Investors welcomed a series of positive updates on AstraZeneca’s lung cancer treatments.
Results from a trial showed that the pharmaceutical giant’s drug Tagrisso, a tablet taken once a day, along with chemotherapy, delayed disease progression by almost nine months.
The combination also reduced the risk of disease progression or death by 38 percent compared to simply using the drug alone.
As a result, the US Food and Drug Administration approved the treatment, meaning AstraZeneca’s drug can be used alone or alongside chemotherapy in patients suffering from advanced lung cancer.
AstraZeneca also reported encouraging results from another trial that showed the positive impact Tagrisso had on the treatment of lung cancer patients when used after chemoradiotherapy.
Trial success: AstraZeneca’s lung cancer drug Tagrisso, a once-daily tablet used alongside chemotherapy, delayed disease progression by almost nine months
And in a third update, the company said an antibody drug it is developing with Japanese pharmaceutical firm Daiichi Sankyo to treat lung cancer was close to winning approval from U.S. regulators.
Susan Galbraith, executive vice president of oncology R&D at AstraZeneca, said: “Sometimes people are too nihilistic about lung cancer.

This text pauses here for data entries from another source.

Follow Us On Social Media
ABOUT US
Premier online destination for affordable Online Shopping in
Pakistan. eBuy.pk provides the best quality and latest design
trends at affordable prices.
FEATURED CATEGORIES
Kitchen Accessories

If diagnosed early, it can make a difference in this disease.”
AstraZeneca wants about half of all lung cancer patients to be eligible for its treatments by 2030.
Sean Conroy, an analyst at Shore Capital, said that while the announcements were “largely expected, they all gradually help make the 2030 ambition look more achievable.”
Shares in the pharmaceutical group added 3.2 per cent, or 324 pence, to 10,418 pence. With US markets closed for Presidents’ Day, trading in London remained quiet.
The FTSE 100 managed to rise 0.22 per cent, or 16.79 points, to 7,728.50 and the FTSE 250 only managed to rise 0.13 per cent, or 24.97 points, to 19,216.90.
Anglo American is to cut 3,700 jobs in South Africa – around a fifth of its staff – after its profits plunged following a fall in metals prices.
Craig Miller, chief executive of the mining giant’s platinum business, said it was “important to understand that this has been a decision made as a last resort for the company.”
Producers have been hampered by falling demand as the shift to electric cars is replacing the need for metals used to make catalytic converters in combustion engine vehicles. The shares fell 1.3 per cent, or 24.2 pence, to 1,778 pence.
Troubled music label Hipgnosis Songs Fund will face its investment adviser and former boss in the High Court accused of stealing the company’s idea.
The London-listed company has asked Merck Mercuriadis, which set up the group in 2018, to cover the costs of any potential settlement that may arise from claims brought against it in court last year.
He supposedly got the idea from a fellow music industry executive.
But Hipgnosis said Mercuriadis, who defends the allegations, insisted the accusations are “baseless” and has refused to do so.
The fund will take it to the High Court to ensure a legally binding commitment. The shares fell 0.2 per cent, or 0.1p, to 66p.
Rolls-Royce shares hit their highest level since February 2019. The stock, which has more than tripled in value since Tufan Erginbilgic took over as chief executive last year, rose 3.4 percent, or 10 .9p, down to 334.2p.
British Gas owner Centrica went in the opposite direction after analysts at Jefferies and Citigroup downgraded its rating amid concerns about its trading costs. The shares fell 6 per cent, or 8.3p, to 130.8p.